その笑顔が、見る間にしぼんでいく。

力の入っていた肩がすとんと下りて眉までもが下がった。

それはとても残念そうに見えて・・・。



「メイ、どうかしたの?」


はぁ・・・、という声と一緒に、目の前の頭がかくんと傾く。


「どうもこうもありません。・・・もぉ、エミリー様ったら。その顔、全く納得してませんよね?」


確かに、感情は伝わり難いお方ですけどぉ~でもぉ~と嘆くように言うと、メイは背中を椅子に預けて天井を眺めた。
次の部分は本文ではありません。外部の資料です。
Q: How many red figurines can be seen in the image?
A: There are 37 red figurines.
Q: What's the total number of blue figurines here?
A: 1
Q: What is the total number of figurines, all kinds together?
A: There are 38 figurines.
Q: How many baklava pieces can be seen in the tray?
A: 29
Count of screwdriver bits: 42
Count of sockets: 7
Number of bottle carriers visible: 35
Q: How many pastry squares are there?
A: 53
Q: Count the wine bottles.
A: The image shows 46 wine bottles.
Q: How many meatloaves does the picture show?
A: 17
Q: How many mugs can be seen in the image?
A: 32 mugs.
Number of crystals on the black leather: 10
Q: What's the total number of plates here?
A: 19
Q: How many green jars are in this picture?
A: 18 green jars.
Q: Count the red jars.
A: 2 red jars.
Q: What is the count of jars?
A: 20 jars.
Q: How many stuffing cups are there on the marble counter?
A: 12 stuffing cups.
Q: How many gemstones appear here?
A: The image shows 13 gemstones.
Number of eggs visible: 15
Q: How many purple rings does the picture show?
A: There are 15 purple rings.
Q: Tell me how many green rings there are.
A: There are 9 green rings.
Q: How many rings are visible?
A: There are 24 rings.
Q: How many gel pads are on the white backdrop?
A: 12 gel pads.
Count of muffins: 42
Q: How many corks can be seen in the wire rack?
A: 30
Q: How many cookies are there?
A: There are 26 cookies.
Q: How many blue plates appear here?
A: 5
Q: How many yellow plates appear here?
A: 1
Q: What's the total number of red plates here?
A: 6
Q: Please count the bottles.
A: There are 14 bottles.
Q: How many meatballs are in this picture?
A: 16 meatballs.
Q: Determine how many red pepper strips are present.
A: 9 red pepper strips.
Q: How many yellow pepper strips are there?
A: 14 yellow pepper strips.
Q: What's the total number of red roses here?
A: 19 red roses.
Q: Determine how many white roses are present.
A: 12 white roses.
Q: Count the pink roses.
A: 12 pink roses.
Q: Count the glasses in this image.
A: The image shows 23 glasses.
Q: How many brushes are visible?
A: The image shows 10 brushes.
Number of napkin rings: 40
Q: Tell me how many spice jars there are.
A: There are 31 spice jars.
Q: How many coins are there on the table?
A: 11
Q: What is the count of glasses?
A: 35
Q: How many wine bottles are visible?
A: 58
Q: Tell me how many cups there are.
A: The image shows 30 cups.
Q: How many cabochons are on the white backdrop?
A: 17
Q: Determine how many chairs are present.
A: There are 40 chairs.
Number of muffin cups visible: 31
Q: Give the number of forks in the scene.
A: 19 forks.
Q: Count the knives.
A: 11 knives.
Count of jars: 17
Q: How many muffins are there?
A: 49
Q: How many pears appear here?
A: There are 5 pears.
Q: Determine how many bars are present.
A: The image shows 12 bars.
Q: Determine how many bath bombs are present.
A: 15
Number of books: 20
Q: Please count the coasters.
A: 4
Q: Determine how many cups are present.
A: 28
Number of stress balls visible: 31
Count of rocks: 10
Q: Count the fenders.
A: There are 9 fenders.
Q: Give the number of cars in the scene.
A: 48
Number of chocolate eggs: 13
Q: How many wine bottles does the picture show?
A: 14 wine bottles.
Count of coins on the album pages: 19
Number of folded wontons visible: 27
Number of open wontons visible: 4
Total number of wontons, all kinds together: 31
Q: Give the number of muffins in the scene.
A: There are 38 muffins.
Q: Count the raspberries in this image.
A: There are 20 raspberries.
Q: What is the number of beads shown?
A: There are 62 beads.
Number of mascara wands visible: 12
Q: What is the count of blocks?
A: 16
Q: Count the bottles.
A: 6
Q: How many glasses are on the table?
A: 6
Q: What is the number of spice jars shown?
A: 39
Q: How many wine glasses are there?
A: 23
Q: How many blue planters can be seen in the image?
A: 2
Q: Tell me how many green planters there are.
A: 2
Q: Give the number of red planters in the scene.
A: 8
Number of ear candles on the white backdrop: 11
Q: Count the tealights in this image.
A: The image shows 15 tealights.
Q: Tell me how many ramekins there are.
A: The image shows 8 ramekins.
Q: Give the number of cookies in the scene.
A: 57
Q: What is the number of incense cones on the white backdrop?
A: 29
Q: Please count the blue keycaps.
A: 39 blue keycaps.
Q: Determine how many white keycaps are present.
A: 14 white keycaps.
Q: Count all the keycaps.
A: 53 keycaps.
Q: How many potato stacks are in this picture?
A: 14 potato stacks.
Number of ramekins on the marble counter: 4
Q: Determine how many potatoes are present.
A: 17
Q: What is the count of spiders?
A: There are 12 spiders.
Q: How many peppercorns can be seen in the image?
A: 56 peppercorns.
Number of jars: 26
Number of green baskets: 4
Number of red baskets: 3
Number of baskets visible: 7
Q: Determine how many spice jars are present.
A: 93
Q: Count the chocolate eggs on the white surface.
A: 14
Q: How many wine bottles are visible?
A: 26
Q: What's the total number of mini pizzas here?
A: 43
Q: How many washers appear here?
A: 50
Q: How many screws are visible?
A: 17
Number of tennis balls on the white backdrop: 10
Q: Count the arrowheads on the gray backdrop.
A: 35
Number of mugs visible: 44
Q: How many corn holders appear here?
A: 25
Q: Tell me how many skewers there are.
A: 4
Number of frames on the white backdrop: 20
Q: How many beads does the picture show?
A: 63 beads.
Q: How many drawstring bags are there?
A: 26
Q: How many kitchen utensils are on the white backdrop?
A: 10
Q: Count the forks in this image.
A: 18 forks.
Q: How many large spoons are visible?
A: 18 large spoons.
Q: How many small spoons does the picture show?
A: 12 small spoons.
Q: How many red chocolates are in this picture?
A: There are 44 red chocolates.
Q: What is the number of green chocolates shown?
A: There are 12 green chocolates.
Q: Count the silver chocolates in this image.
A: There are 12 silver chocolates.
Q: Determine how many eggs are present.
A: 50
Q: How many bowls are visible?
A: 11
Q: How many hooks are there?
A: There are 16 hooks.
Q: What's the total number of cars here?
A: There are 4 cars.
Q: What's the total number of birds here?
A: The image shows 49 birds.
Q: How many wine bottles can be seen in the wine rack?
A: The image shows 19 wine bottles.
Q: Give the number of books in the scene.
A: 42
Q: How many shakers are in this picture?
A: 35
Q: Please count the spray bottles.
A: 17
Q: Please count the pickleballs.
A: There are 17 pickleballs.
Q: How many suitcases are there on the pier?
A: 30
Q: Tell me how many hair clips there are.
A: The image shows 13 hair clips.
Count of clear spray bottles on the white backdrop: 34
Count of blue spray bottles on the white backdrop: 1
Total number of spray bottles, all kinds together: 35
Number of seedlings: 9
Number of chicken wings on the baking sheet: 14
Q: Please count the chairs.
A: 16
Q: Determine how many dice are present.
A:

「納得してないなんて、そんなことはないわ。・・っと、その、ただ驚いているだけなの」



慌てて言ってみるけれど、メイは呆れてしまってるみたいで上を向いたまま動かない。

驚いたのはほんとう。でもそのすぐあとに


そんな風に見てるのはメイだけかもよ?


なんて思ってしまったことは、内緒にしておかなくちゃ。

ますます残念がられそうだもの。





アラン様の顔が思い浮かぶ。

少しだけ怒ってるような、真剣な表情。


・・・前に、こんなことがあった。

つい最近のことのように思い出す、あのときのこと。


まだアラン様の気持ちを知らなかった頃。


あれは、この部屋にきて間もないとき。


どうにも身分違いなお部屋に慣れなくて。居心地が悪くて。

どうしても元のお部屋の方に戻りたくて、何度かお願いしたことがあって―――




「前のお部屋に、戻りたいのですけど・・・ダメですか?」

「駄目だ。それだけは出来ぬと、何度も申したであろう。君の部屋は、ここしかない。変える気などない」


決められたことに反抗するわたしを、諭すようなブルーの瞳が見下ろしてきた。

眉が寄せられていて、声色には少しだけ怒りが含まれてる。


「でも、わたしには・・・」


なんとか分かってもらおうとしたのに「でも、ではない」と、長い指が動いてる唇を止めた。



「―――この部屋を君のものとした訳、分からぬのか?」


「守り易いから・・・」

「違う、それだけではない」


「・・・人目につきにくいから」

「それも、違う」



全部否定されて、答えに困ってしまって黙って見上げていたら、真摯な表情がふと緩んで柔らかな微笑みを作った。